▸ **SELECTED EXCERPT**:
Conducted between July 20 and August 17, the survey polled roughly 580 U.S. consumers and 300 IT professionals on how they viewed the use of contact-tracing apps and similar technologies. The security firm's areas of interest included awareness of the tools, perceptions of effectiveness, concerns regarding privacy, attitudes toward various implementations and international responses to the virus.

Most consumers (81%) and nearly all IT professionals (95%) told the firm that they had heard of these technologies, while the professionals more often believed that the tools would be somewhat or very effective in reducing COVID-19 spread (93% versus 70%). More than 90% of both groups said that they were at least a little bit concerned about the technology's collection of personal data, although experts viewed the risk as more severe.

Respondents were fairly supportive of a hypothetical wide-scale rollout of contact-tracing technology. Two-thirds of consumers said they'd be somewhat or very likely to back the move, while 91% of professionals threw their weight behind the move.

The scales were tipped a bit when the source of these tools was specified. If an app or alert system came from a big tech company like Google, Facebook or Apple, consumer and professional confidence shifted to 62% and 88%, respectively. In a rollout with formal government oversight and data collection protocols, 65% of consumers said they'd feel somewhat or very safe, compared to 91% of IT professionals. The latter group was also more confident in the U.S. government's ability to maintain privacy and protect personal data, although both groups most often said that the U.S. has been the most successful country in regard to tech-driven COVID efforts.

WHY IT MATTERS

The effectiveness of tech-based contact-tracing tools is tied to their adoption within a substantial portion of the general population, experts have warned. Issues like privacy have frequently been highlighted as impediments to widespread participation, but the SecureAge survey suggests that such concerns may not be a deal-breaker for many who want to take action against the pandemic.

“Understandably, consumers are sending mixed messages. They are aware of the potential of contact tracing apps yet have valid fears toward downloading them," Jerry Ray, COO of SecureAge, said in a statement accompanying the survey. "While they also show confidence in the ability of 'Big Tech' to help create effective digital solutions, they also favor formal government oversight of any data collection and storage that might take place. A 'Big Tech' led and government supervised approach has higher support among IT professionals who have greater knowledge of the government’s data safeguard standards – we hope this vote of confidence can give consumers greater confidence in contact tracing technology."

THE LARGER TREND

A big tech-government collaboration on these tools is at the heart of Apple and Google's Bluetooth Exposure Notifications system. The first government app built on the API went live in Virginia at the beginning of August, and since then the companies have reworked the system so that public health authorities can have an app or reporting framework automatically generated for them with relatively minor input. As of September 1, Apple and Google said that 25 U.S. states, territories and the District of Columbia have explored the technology for use among their populations.

▸ **WHAT NEEDS TO BE DONE**:
Transcribe the contact-tracing survey text from "Most consumers (81%)" up to and including "behind the move.".

▸ **SUPPLIED INFORMATION**:
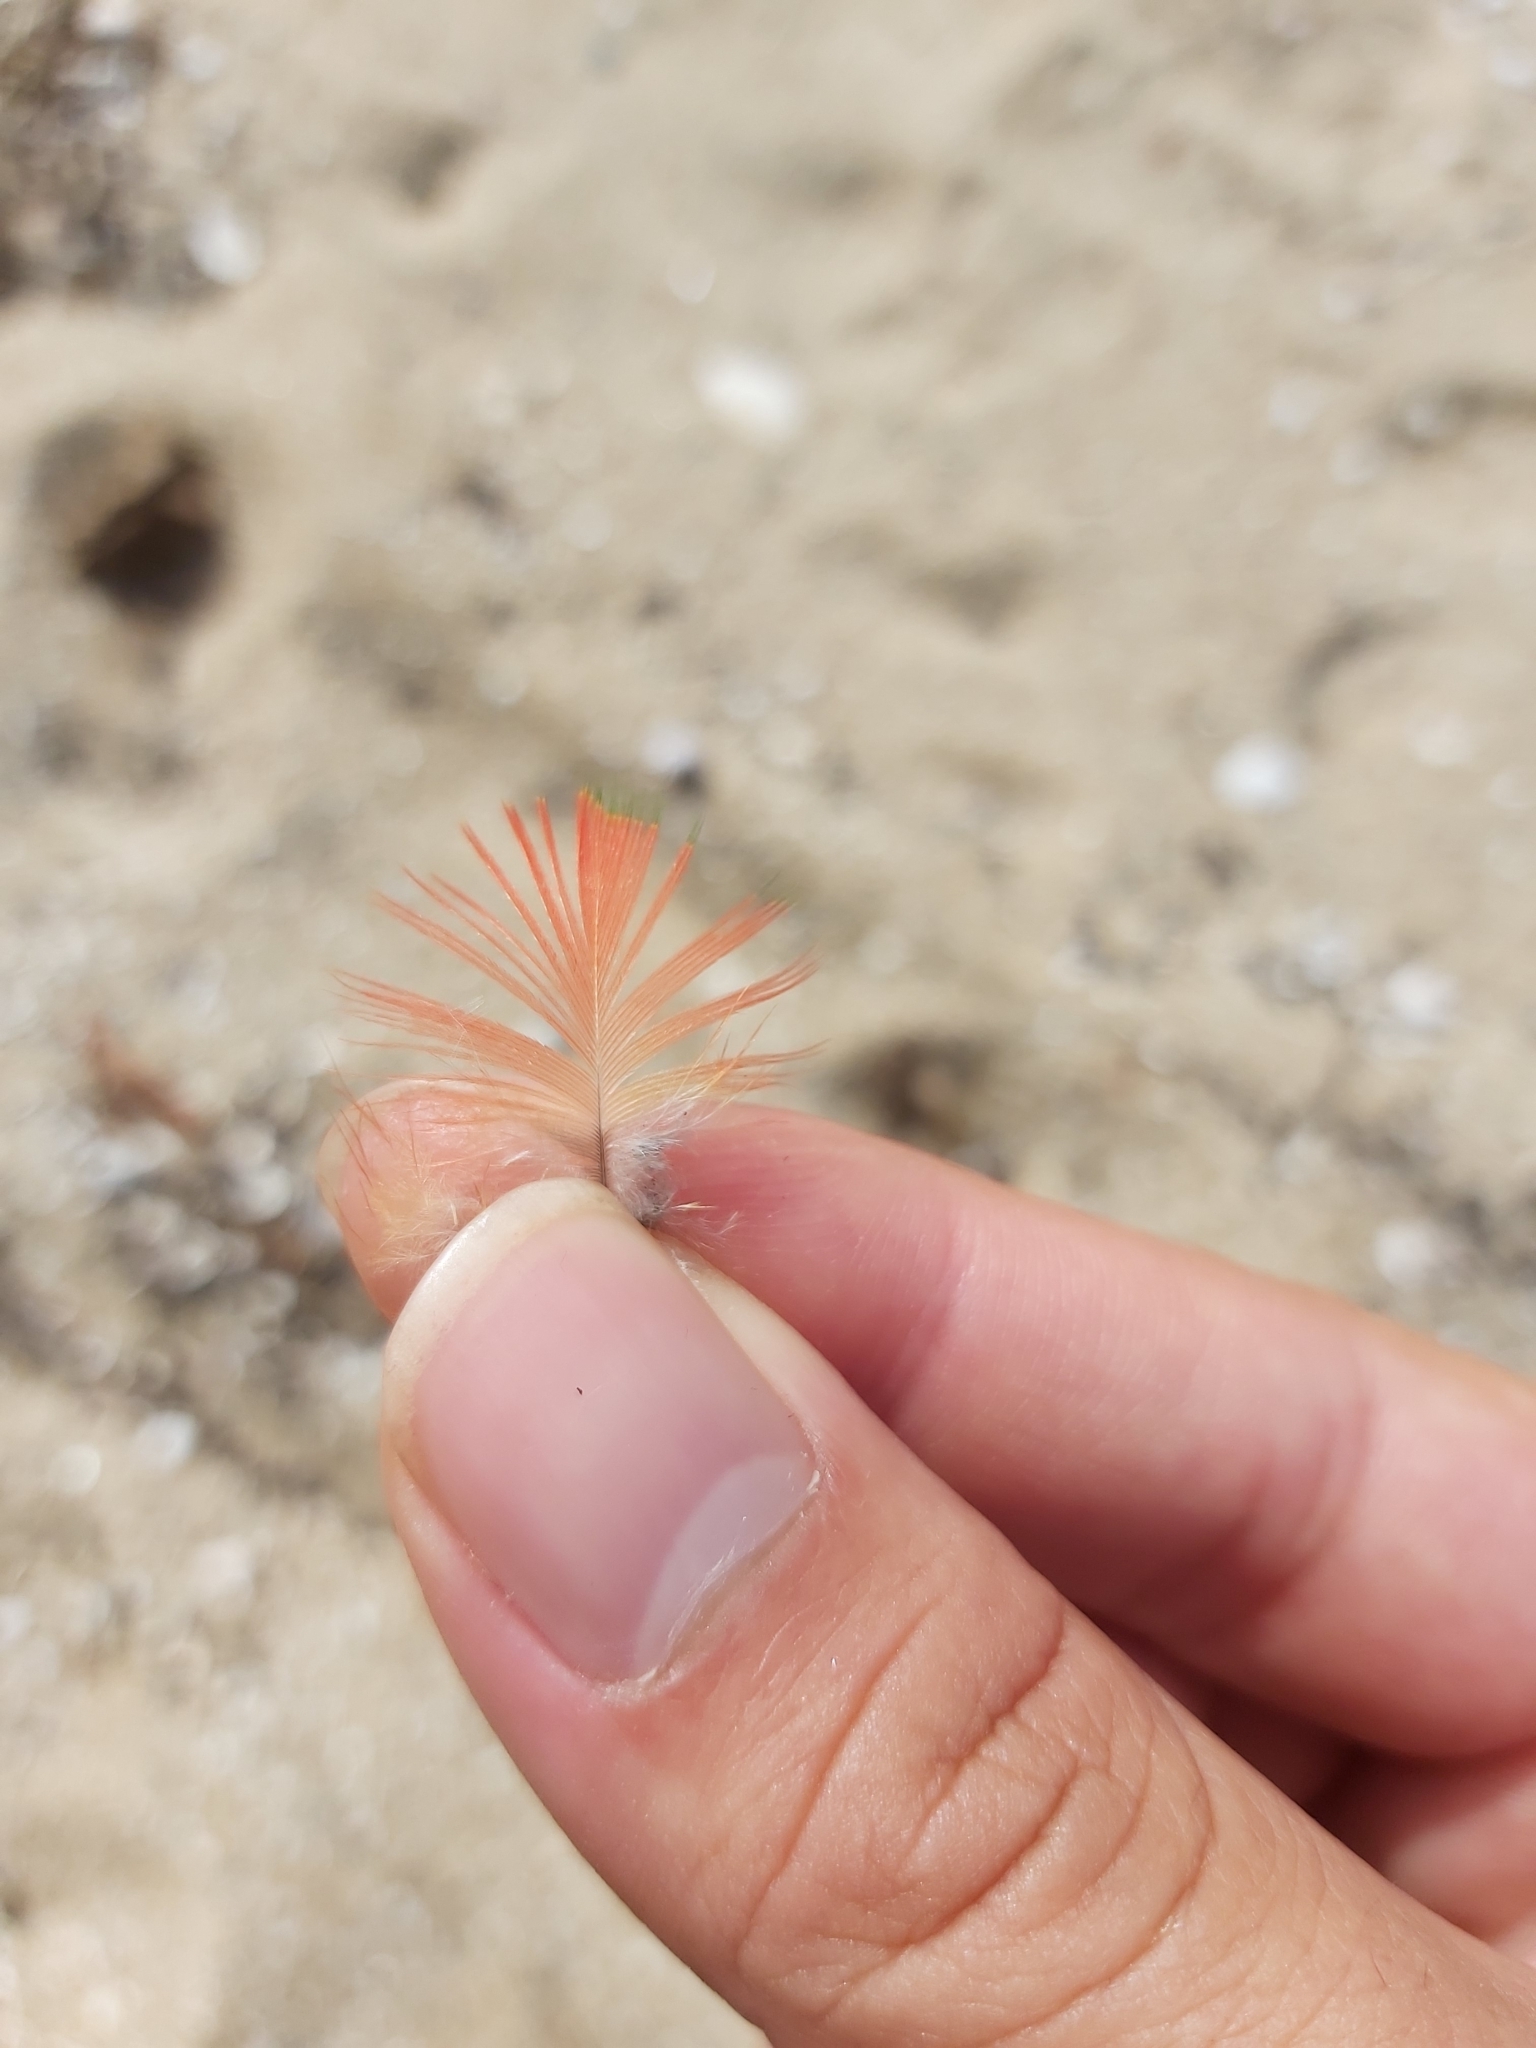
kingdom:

▸ **WRITTEN RESPONSE**:
Most consumers (81%) and nearly all IT professionals (95%) told the firm that they had heard of these technologies, while the professionals more often believed that the tools would be somewhat or very effective in reducing COVID-19 spread (93% versus 70%). More than 90% of both groups said that they were at least a little bit concerned about the technology's collection of personal data, although experts viewed the risk as more severe.

Respondents were fairly supportive of a hypothetical wide-scale rollout of contact-tracing technology. Two-thirds of consumers said they'd be somewhat or very likely to back the move, while 91% of professionals threw their weight behind the move.